Stamp and Advertisement Duties were gradually withdrawn after 1832 as many MPs became members of newspaper owning syndicates. Stamp Duty was abolished altogether in 1855 two years after Advertising Duty had been abolished. The price of newspapers fell from 6d to 2d and some new titles were as cheap as a halfpenny. Suddenly newspapers became commercially viable companies instead of the hobby or the sideline of a printer. From 76 newspapers in 1781 there were 563 in 1855. Free from Stamp Duty, the size of papers grew from one sheet to two as the number of readers increased. More people could read thanks to the growth of elementary education in the 19th century. Papers began to appear regularly in many public houses and the number of reading rooms in towns and villages proliferated – later these were replaced by Public Libraries.

By 1860 The Times was selling 60,000 copies per day compared with 18,500 in 1840 but had been overtaken by Daily Telegraph. The Telegraph, first published in 1855 increased its sales by introducing “Box” numbers for replies to advertisements and specialized in “Apartments to Let” and “Situations Vacant” sections. By 1870 it had 8 pages for 1d and daily sales of 200,000.

Evening papers began to appear after 1870 with London’s first popular evening paper The Evening News in 1881 and The Star in 1888 – both concentrating on sport rather than City news.

In the provinces, there were no daily newspapers before 1846 compared with London which had 14. By 1880 there were 96 in England, 4 in Wales and 21 in Scotland. Large cities boasted several daily papers like Newcastle upon Tyne which in 1874 had 5 dailies as well as 5 weeklies and Cardiff – 2 dailies and 4 weeklies.

All the London Papers and the provincial papers were published in a similar format in the second half of the 19th Century.

  • Page 1 – Advertisements
  • Page 2 – National and foreign news plus sensational news from anywhere in the UK and BMD announcements.
  • Page 3 - Reports from the Courts and local news
  • Page 4 – Local news, market prices for cattle, sheep, wheat, letters to the editor and short articles.

Early Twentieth Century

Popular newspapers aimed at working class families began to appear with the launch of Alfred Harmsworth’s Daily Mail with the slogan “The busy man’s daily journal” and “The penny newspaper for one halfpenny.” In 1900 the Daily Express was the first British daily to print news on the front page, while the Daily Mirror was originally launched as “The daily newspaper for ladies.”

Where to Find Copies of Old Newspapers

Copies of many London and Provincial newspapers can be found at the British Library Newspapers Library at Colindale Avenue in North London either in bound volumes or on microfilm. The Library comprises an almost complete collection of British newspapers since 1840 while London editions of daily newspapers are complete back to 1801.

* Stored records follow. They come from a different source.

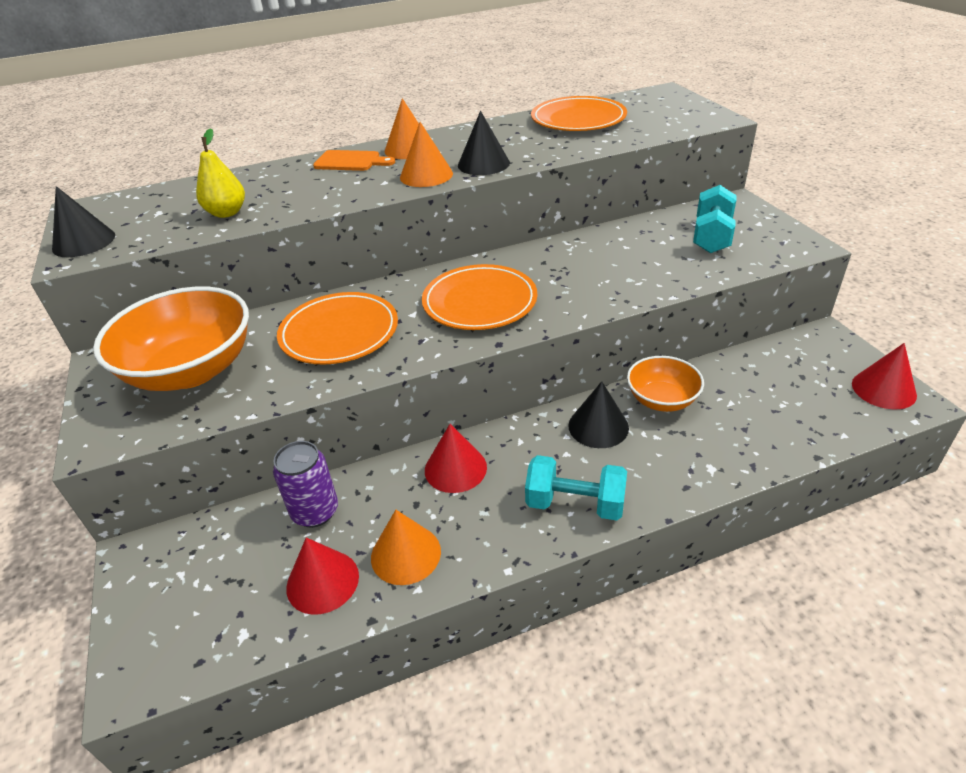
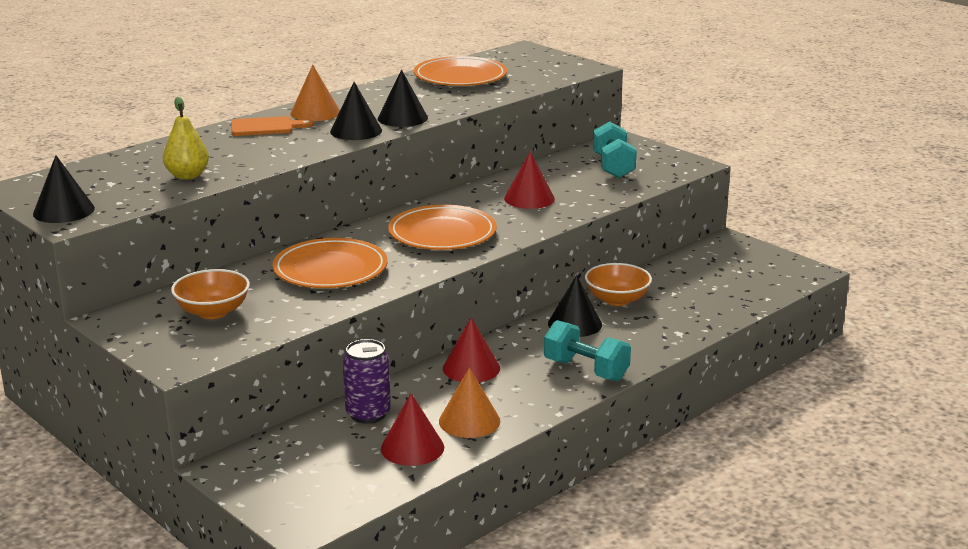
camera: 25 degrees left, 15 degrees down
orange bowl [93,286,249,391] -> orange bowl [171,269,250,319], size x0.56
orange cone [400,122,453,187] -> black cone [330,82,382,140]
turquoise dumbbell [525,455,627,520] -> turquoise dumbbell turned 45 degrees clockwise [544,320,631,381]
red cone [852,343,917,409] -> red cone moved to [504,151,555,209]

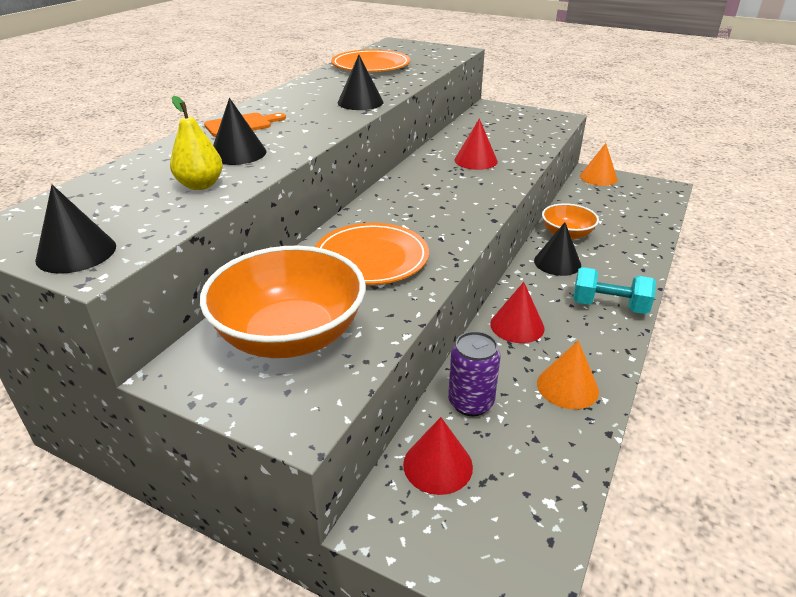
camera: 20 degrees left, 10 degrees up
orange bowl [171,269,250,319] -> orange bowl [200,246,365,358], size x1.79
orange cone [290,65,340,121] -> orange cone moved to [580,143,618,186]
black cone [330,82,382,140] -> black cone moved to [213,98,267,165]
red cone [381,393,444,466] -> red cone moved to [403,417,473,495]
orange plate [388,205,497,250] -> none
turquoise dumbbell [593,121,637,178] -> none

There is a comprehensive catalogue on the British Library website that should be consulted before planning a visit. The Library in Colindale Avenue is a stones throw from Colindale station on the Edgware Branch of the Northern Line.

Recently digitised images of 49 newspapers published between 1800 and 1900 have been made available on a pay per view website. See for details.

Many Local Studies Libraries have good runs of local newspapers. A comprehensive list of their holdings can be found in Local Newspapers 1750-1920 in England and Wales, Channel Islands and Isle of Man – FFHS Publications [Third edition 2011 ] which is available from The Family History Partnership.